Annual income twenty pounds, annual expenditure nineteen six, result happiness.
Annual income twenty pounds, annual expenditure twenty pound ought and six, result misery
Has the UK home-owning love-affair with all-things DIY and renovation cooled? Have the charms of the new bathroom, the redesigned garden or the outdoor kitchen paled in comparison with the allure of the jaunt to foreign – not necessarily warmer – climes or the sexiness of the new car on the driveway?
To look at the trading update from Travis Perkins, our largest builders’ merchant, the answer is probably, yes. The merchant issued a warning a couple of weeks ago to the effect that profits are likely to be lower than forecast, though still a respectable £240m for the full year. The money markets acted accordingly, with TP shares heading in the vicinity of the first lockdown lowpoint.
It’s not just the RMI market that is stuttering a little. The update says: “Volumes in both the new build housing and private domestic RMI markets continue to be impacted by higher interest rates and weaker consumer confidence driven by persistent, higher than anticipated consumer price inflation.”
New house building is, according to analysis by the Home Builders Federation, likely to fall to its lowest level since the second world war. We’ve heard that statistic a lot over the past 15 years, since the global financial crash of 2008 effectively turned the taps off UK housebuilding almost overnight. Since then there have been a great many schemes designed to improve matters, none of which solved the problem outright.
It’s not surprising that homeowners are running shy of the huge spend on their properties that we saw during 2020-2021. For a start, we’re not confined to barracks by the pandemic, so no longer do we have swathes of people looking at the wobbly paving slab in the garden and deciding that finally, they were going to do something about it. Then there’s the fact that a great many of us with gardens probably only have room in them for one shed/garden-office and/or one outdoor-kitchen/posh barbeque area. When ’tis done, so to speak, ’tis done.

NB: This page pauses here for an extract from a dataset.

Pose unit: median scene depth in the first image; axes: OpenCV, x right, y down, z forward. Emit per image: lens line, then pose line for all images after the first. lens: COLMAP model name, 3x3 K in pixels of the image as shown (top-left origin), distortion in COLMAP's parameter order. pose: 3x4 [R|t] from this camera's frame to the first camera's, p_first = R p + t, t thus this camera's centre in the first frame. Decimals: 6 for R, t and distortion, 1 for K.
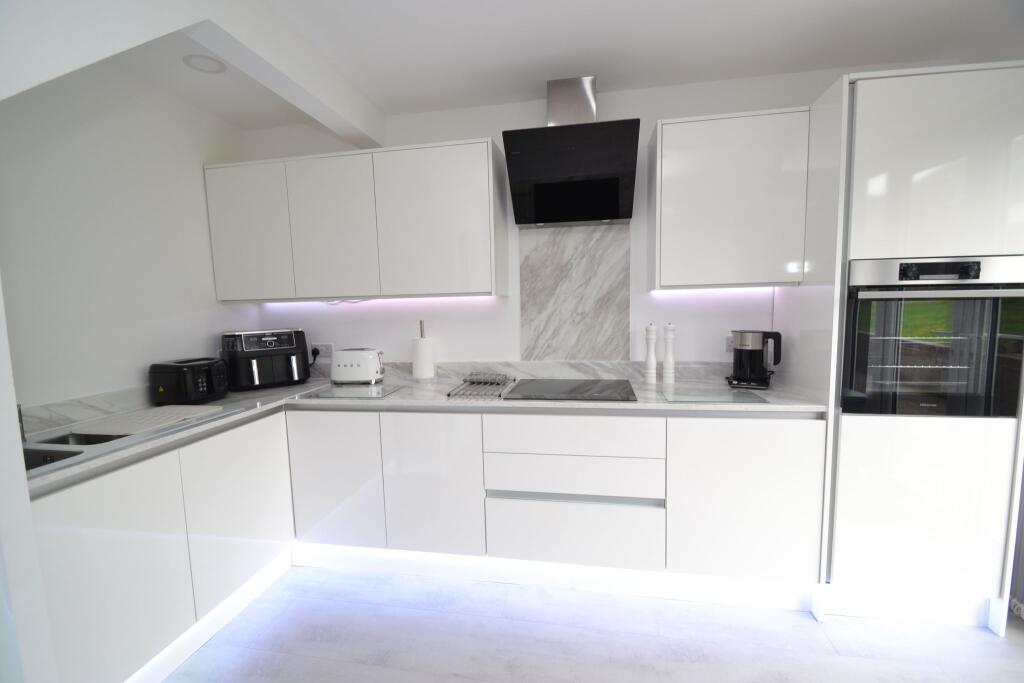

However, more pertinent is the whole cost of living scenario. Food bills, energy bills, water bills, mortgage payments: they are all way, way higher than they were three years ago. Those sorts of rises make a serious dent in one’s ability to spend on essentials, or even saving for the proverbial a rainy day, let alone non-essentials. Which, let’s face it, a lot of RM&I is. R- repair, that needs to be done. M – maintenance, that ought to be done but could be put off. I – improvement – doesn’t need to be done at all, and when times are tough, won’t be. I remember John Carter telling me that, explaining a previous profit warning that TP had issued.

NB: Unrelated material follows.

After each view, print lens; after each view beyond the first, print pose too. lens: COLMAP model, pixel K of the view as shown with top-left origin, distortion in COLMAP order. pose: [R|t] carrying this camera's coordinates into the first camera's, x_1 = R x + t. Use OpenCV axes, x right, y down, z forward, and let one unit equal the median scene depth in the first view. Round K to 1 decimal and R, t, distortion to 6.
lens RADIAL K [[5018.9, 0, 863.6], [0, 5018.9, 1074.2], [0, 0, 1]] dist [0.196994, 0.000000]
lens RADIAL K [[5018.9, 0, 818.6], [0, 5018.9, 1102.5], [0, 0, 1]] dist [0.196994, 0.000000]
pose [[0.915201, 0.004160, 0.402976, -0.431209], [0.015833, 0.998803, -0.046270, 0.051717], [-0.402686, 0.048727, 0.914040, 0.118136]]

The interest rate rises, which affect those people with mortgages, or those hoping to obtain one and get on the housing ladder, are eventually going to feed into house prices, which in turn affect householder confidence – and in many cases actual ability – to spend money on their homes. So much of the activity in this sector of the industry is tied in with housing transaction levels, we know that. However, the idea that those who don’t move, improve, which has held the RMI sector in good stead during previous sticky economic times won’t hold water if householders can afford to do neither.

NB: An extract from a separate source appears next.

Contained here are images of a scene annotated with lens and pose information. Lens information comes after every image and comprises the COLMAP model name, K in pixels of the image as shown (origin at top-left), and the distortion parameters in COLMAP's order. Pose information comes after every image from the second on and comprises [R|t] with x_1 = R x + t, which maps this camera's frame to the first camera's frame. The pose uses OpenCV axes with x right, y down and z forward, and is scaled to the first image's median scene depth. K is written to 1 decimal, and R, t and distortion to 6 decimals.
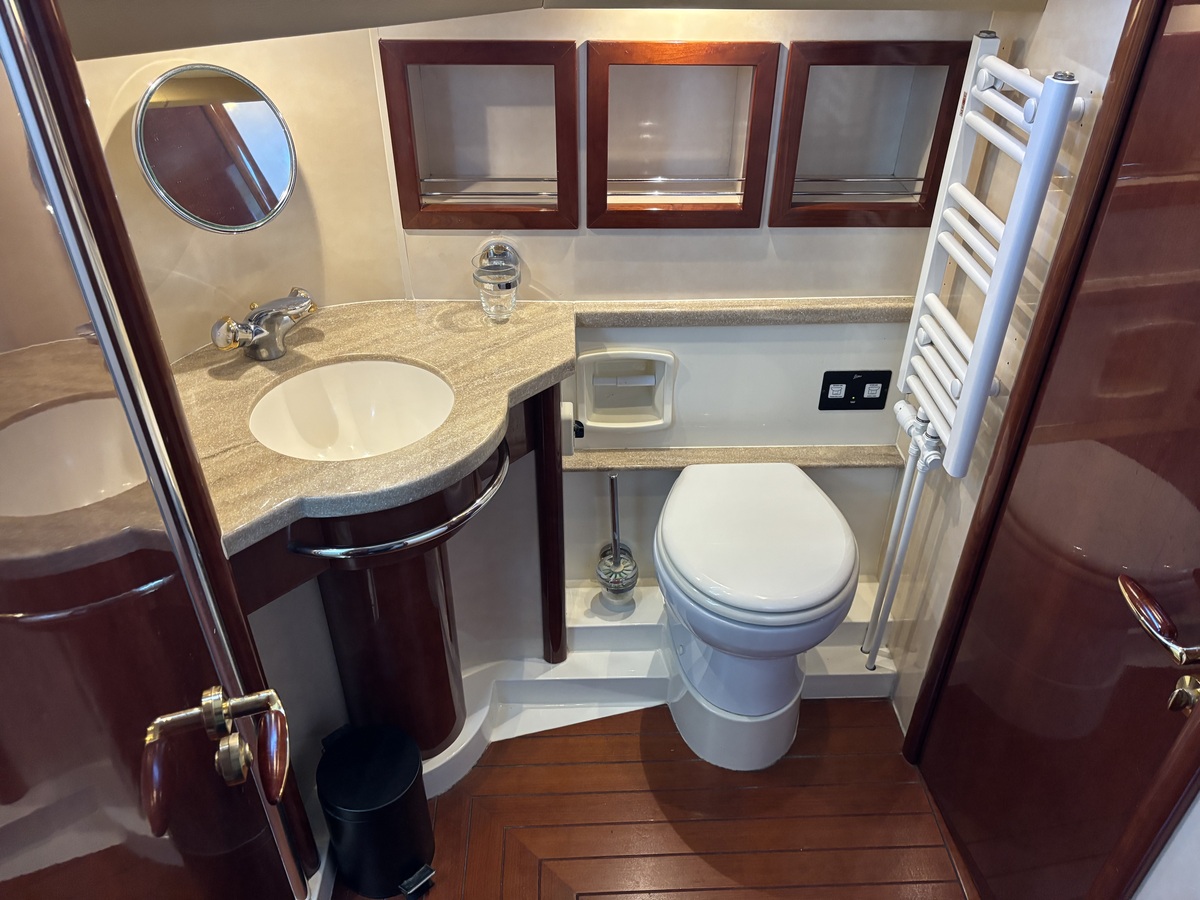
lens RADIAL K [[905.0, 0, 607.7], [0, 905.0, 452.0], [0, 0, 1]] dist [0.037221, -0.045912]
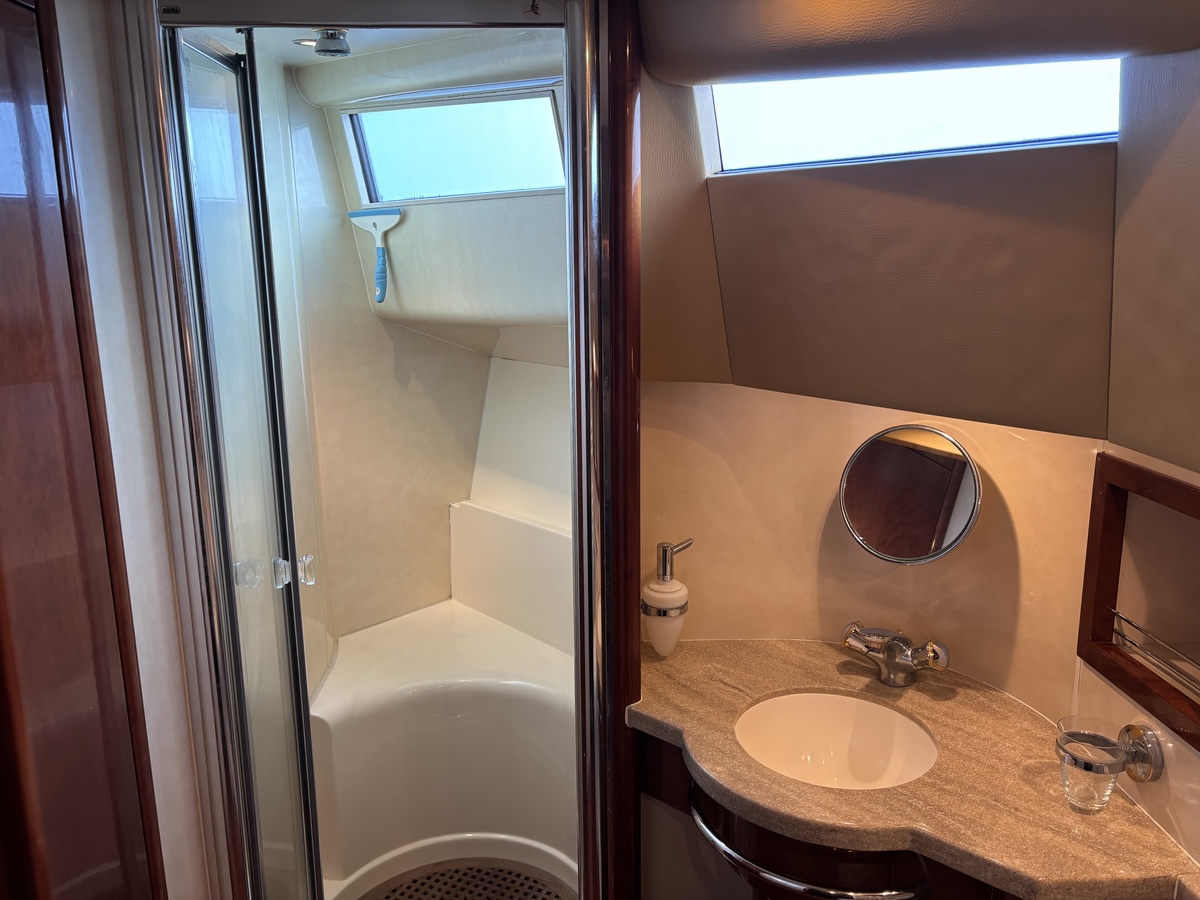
lens RADIAL K [[905.0, 0, 607.7], [0, 905.0, 452.0], [0, 0, 1]] dist [0.037221, -0.045912]
pose [[-0.007969, 0.194308, -0.980908, 0.599858], [-0.566363, 0.807558, 0.164570, -0.303403], [0.824118, 0.556861, 0.103614, 0.469754]]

It’s not all totally doom and gloom though. The TP update also suggests that, so far there is a more resilient performance across other sectors, namely commercial, industrial, infrastructure and public sector housing – and Toolstation continues to perform in line with expectations both in the UK and Europe.
The last time I popped into Toolstation and its brother-from-another-mother rival Screwfix (for some reason the only places I can buy the right lightbulbs for some of my lamps) they were heaving. So, there is plenty of work being done by some people somewhere. For now, anyway. It just means that merchants – national, independent and the inbetweeners – are going to have to work hard to make sure they get their share of it. Work harder and smarter.
Radio-silence for the next two weeks while I’m on annual leave. Bye!